When a line below holds the string "percent", show that line.

- [Information shown]:
►

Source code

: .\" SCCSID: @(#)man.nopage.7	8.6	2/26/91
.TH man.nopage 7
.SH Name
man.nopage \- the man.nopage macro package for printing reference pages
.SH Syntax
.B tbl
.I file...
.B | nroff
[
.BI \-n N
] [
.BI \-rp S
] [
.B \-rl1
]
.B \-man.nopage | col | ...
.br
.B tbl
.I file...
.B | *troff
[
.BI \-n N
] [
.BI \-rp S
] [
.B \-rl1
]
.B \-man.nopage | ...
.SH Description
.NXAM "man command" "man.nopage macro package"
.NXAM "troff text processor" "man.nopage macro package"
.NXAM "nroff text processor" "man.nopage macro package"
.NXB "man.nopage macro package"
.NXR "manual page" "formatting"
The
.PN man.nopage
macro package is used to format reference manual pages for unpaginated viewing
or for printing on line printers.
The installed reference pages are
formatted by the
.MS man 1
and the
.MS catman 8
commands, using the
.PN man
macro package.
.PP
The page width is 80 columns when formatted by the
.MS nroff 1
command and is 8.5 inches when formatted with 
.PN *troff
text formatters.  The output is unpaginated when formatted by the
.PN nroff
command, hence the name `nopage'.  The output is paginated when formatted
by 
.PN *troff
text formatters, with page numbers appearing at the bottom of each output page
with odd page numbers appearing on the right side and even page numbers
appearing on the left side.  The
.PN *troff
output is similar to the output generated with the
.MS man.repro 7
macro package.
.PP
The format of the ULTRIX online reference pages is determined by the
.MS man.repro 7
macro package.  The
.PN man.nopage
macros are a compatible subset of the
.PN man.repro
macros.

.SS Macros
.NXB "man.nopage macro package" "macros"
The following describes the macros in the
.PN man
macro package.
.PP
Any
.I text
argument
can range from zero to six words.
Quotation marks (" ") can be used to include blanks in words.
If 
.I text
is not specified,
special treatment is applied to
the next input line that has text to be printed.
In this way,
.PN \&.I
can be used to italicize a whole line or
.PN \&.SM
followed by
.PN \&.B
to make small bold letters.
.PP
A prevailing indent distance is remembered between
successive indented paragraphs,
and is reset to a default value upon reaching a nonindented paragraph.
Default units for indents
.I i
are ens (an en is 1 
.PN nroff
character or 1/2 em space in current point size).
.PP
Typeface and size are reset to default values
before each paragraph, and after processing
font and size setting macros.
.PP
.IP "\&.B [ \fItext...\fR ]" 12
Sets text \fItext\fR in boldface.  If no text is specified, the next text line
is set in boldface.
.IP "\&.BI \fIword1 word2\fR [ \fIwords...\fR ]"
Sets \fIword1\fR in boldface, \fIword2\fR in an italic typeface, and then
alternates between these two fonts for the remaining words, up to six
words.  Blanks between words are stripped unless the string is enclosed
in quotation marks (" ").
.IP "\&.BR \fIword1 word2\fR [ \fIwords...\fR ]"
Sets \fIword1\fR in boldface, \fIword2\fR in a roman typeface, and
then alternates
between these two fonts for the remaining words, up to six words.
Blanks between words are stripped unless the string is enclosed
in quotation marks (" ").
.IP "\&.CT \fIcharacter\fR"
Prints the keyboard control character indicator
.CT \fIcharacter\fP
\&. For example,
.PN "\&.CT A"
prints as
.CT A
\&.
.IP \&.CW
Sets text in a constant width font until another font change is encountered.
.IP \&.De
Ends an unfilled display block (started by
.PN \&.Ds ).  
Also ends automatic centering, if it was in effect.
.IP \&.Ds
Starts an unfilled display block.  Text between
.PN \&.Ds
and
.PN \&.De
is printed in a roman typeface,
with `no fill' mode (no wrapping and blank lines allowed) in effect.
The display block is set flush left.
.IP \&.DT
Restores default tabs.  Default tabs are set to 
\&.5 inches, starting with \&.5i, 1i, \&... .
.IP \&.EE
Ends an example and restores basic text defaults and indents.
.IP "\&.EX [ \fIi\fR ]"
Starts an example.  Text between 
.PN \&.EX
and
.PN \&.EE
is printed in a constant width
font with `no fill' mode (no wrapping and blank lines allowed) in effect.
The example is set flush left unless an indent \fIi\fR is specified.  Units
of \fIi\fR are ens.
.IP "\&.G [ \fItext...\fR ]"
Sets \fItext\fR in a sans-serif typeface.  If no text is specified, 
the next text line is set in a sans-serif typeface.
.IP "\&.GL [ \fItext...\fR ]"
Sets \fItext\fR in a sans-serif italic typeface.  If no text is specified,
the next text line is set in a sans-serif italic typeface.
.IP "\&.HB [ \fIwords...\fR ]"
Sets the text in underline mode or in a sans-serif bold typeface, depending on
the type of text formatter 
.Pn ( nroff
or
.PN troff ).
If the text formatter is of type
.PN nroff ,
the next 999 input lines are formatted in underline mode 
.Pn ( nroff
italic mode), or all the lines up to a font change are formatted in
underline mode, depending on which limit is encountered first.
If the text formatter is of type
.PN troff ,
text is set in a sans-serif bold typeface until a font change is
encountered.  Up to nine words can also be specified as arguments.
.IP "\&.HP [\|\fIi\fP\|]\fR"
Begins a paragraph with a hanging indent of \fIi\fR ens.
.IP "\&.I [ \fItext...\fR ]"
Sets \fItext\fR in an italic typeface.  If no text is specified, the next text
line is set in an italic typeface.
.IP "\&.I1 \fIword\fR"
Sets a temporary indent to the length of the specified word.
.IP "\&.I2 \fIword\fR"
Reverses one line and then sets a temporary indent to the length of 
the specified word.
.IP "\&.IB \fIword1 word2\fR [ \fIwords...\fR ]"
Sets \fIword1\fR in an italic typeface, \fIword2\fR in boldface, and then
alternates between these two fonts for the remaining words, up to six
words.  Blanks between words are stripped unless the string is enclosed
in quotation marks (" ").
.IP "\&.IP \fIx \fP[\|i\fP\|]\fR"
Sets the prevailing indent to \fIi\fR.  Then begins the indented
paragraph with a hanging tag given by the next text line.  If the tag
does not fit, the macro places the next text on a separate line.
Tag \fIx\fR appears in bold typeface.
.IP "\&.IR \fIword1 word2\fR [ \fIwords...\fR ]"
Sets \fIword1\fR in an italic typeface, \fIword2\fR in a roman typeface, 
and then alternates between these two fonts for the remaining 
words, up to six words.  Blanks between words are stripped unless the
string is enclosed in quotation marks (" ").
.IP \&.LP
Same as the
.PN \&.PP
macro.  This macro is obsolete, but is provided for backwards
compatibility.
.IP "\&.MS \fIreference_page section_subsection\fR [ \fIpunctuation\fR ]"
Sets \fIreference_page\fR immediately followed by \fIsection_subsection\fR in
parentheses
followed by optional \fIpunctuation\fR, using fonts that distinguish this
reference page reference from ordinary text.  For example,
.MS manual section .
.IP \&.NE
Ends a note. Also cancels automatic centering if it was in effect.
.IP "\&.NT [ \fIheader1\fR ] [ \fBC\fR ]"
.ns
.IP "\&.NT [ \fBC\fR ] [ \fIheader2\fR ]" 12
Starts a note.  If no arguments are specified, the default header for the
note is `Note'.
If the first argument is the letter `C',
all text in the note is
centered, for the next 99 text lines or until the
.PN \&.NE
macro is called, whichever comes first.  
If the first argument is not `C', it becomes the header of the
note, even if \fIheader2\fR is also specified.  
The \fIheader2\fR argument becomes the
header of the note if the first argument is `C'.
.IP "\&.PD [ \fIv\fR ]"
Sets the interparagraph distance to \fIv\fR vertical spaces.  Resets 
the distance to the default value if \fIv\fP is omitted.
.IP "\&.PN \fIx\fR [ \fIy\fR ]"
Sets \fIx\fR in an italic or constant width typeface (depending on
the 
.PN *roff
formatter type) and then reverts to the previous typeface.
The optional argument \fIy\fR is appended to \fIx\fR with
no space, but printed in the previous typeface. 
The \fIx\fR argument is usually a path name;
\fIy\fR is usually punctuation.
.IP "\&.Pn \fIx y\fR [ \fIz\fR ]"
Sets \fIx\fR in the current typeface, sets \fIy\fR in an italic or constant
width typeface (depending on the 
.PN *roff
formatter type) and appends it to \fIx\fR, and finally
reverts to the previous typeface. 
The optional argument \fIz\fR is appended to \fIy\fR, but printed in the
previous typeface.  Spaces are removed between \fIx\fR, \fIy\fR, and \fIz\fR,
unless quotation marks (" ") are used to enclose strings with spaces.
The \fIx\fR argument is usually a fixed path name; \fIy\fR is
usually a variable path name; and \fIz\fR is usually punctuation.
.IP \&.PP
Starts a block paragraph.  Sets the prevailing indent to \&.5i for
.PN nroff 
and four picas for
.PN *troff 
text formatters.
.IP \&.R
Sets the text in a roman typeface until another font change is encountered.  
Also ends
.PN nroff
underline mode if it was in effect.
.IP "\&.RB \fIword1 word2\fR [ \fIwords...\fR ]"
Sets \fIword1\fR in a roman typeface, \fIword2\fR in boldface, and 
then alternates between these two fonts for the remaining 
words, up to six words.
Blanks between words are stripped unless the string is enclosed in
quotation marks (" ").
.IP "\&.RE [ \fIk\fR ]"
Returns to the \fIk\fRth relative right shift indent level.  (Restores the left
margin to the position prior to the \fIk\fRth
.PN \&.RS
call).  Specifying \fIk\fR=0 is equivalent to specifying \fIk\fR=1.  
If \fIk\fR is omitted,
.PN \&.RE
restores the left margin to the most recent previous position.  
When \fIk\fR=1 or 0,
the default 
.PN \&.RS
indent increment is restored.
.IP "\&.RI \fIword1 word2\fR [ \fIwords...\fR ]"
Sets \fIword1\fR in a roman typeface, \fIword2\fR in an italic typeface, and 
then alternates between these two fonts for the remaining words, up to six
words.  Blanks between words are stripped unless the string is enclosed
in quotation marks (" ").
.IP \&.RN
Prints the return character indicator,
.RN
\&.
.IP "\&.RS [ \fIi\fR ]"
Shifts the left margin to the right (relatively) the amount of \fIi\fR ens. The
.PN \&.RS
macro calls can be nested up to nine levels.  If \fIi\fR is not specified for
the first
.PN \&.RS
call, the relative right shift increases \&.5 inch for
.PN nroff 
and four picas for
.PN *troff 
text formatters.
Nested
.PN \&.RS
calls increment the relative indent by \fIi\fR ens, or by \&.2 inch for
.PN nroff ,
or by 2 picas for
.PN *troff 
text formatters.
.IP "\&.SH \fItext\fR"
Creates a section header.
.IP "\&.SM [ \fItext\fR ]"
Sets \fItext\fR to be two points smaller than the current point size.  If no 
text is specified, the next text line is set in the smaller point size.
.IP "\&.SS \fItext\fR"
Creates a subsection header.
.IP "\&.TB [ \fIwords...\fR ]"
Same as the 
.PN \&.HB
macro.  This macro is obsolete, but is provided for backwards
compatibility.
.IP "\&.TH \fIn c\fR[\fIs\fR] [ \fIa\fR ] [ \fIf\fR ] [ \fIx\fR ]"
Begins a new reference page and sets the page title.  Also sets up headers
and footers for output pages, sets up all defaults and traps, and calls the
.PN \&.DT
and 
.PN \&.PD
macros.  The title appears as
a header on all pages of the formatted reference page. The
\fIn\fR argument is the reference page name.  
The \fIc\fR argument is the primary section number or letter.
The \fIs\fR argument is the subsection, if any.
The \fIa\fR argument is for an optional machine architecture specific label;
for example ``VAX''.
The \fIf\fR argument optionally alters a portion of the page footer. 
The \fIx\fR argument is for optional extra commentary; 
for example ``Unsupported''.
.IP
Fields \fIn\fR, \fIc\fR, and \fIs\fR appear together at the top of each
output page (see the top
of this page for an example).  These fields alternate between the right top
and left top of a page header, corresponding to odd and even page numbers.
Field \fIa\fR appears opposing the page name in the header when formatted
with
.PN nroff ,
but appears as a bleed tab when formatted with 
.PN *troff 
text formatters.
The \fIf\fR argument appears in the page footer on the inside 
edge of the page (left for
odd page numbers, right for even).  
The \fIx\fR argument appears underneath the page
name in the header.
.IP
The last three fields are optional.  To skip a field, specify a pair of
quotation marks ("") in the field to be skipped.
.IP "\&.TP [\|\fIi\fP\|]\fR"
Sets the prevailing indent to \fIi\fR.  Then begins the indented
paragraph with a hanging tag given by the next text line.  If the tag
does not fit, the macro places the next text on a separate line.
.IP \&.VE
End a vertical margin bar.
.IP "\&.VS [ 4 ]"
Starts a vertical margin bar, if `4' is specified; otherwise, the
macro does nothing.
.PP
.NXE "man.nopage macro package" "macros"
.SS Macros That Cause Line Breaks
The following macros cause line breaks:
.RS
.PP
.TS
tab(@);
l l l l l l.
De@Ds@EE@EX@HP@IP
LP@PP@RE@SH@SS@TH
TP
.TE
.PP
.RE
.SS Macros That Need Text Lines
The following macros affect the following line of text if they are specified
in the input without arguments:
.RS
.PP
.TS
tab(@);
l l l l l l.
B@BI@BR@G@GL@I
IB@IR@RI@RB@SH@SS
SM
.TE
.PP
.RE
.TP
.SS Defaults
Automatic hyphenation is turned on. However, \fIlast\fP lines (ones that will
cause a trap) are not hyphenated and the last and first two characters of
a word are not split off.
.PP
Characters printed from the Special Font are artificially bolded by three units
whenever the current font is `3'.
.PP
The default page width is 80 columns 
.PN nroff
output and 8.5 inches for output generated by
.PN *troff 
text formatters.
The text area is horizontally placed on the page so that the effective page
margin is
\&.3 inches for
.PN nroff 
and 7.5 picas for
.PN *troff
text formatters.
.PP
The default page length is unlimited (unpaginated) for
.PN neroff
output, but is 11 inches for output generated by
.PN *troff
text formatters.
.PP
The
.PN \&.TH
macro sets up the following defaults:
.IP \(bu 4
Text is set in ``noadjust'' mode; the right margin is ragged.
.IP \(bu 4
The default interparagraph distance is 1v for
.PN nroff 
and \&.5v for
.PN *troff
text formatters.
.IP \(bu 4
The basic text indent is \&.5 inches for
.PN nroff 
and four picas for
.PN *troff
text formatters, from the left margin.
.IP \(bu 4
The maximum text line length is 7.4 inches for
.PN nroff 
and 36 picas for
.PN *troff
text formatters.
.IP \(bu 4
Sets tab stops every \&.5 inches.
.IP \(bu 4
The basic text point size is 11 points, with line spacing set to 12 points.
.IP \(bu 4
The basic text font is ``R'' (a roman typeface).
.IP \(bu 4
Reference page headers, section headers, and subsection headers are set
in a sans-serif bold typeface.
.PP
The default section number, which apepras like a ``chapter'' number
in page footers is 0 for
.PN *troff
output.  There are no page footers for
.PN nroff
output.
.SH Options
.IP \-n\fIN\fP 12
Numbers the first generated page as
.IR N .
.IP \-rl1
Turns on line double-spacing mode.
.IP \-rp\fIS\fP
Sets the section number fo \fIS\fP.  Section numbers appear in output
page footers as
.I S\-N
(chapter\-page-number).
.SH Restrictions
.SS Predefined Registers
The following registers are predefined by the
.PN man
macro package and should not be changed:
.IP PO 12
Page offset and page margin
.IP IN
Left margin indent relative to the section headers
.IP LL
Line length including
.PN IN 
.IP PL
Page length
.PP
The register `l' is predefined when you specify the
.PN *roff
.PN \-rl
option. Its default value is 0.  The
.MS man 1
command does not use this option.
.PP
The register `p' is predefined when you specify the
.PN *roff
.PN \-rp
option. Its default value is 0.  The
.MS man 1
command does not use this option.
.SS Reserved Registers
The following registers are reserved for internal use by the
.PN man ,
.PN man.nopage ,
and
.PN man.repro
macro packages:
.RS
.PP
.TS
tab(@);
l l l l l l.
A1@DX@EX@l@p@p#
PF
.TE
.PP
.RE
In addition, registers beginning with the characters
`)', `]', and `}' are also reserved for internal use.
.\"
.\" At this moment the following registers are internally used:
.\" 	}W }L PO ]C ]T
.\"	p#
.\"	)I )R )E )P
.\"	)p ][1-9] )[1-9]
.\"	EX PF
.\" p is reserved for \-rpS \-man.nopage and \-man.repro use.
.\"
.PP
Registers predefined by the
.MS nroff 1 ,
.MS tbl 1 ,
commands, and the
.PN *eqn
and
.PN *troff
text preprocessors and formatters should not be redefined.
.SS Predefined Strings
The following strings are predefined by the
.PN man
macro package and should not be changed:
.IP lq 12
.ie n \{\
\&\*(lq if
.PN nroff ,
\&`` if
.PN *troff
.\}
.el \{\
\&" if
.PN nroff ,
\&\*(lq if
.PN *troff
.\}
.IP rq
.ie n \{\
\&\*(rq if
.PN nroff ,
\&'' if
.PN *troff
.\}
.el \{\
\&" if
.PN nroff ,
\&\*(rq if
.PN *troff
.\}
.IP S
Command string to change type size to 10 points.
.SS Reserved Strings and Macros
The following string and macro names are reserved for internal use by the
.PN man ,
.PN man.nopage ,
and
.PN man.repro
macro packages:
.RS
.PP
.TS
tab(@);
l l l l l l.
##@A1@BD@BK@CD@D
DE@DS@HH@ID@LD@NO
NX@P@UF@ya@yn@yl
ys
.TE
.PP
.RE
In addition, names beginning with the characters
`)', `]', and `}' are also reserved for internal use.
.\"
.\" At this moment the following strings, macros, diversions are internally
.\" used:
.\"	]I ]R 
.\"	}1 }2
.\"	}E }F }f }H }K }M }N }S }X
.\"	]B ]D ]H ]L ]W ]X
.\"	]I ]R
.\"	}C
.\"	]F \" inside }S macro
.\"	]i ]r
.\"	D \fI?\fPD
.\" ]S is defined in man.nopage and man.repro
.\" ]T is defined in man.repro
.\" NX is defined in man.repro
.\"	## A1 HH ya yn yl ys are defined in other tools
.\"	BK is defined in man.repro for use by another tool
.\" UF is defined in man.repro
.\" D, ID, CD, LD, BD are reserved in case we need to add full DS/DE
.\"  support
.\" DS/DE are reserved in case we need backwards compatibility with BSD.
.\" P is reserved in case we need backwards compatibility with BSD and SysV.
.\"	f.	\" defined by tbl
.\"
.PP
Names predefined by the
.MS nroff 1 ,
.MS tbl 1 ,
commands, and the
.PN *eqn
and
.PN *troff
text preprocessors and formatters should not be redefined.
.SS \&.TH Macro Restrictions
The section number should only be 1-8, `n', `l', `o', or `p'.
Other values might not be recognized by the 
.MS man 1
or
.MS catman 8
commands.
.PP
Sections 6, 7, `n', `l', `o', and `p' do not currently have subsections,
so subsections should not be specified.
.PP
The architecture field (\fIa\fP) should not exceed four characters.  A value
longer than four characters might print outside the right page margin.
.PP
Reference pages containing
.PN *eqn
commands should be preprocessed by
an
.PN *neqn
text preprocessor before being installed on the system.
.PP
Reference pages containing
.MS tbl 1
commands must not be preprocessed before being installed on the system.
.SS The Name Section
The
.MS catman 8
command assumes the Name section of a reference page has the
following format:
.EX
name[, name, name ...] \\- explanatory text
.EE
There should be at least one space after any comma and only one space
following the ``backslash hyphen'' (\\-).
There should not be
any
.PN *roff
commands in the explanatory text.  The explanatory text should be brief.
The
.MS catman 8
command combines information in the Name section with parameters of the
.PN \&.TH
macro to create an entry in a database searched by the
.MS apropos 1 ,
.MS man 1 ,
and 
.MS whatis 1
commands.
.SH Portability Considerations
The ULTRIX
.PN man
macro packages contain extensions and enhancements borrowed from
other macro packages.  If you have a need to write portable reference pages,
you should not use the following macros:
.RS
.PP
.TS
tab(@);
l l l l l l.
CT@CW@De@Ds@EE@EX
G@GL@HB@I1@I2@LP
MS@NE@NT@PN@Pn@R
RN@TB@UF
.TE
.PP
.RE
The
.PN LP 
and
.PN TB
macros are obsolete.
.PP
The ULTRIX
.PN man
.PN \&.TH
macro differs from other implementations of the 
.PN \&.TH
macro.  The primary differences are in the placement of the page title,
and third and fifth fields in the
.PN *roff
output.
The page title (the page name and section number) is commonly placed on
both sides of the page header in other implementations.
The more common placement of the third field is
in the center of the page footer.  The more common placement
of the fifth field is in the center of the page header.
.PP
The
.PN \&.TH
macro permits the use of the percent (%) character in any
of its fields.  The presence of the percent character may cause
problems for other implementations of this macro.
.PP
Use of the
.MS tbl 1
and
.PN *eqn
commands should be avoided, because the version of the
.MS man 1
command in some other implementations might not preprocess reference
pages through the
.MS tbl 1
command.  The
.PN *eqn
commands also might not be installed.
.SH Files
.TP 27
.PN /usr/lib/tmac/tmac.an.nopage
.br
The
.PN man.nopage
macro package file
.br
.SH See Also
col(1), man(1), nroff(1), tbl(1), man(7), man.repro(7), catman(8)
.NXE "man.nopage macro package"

◄

- [Answer for this exercise]:
macro permits the use of the percent (%) character in any
of its fields.  The presence of the percent character may cause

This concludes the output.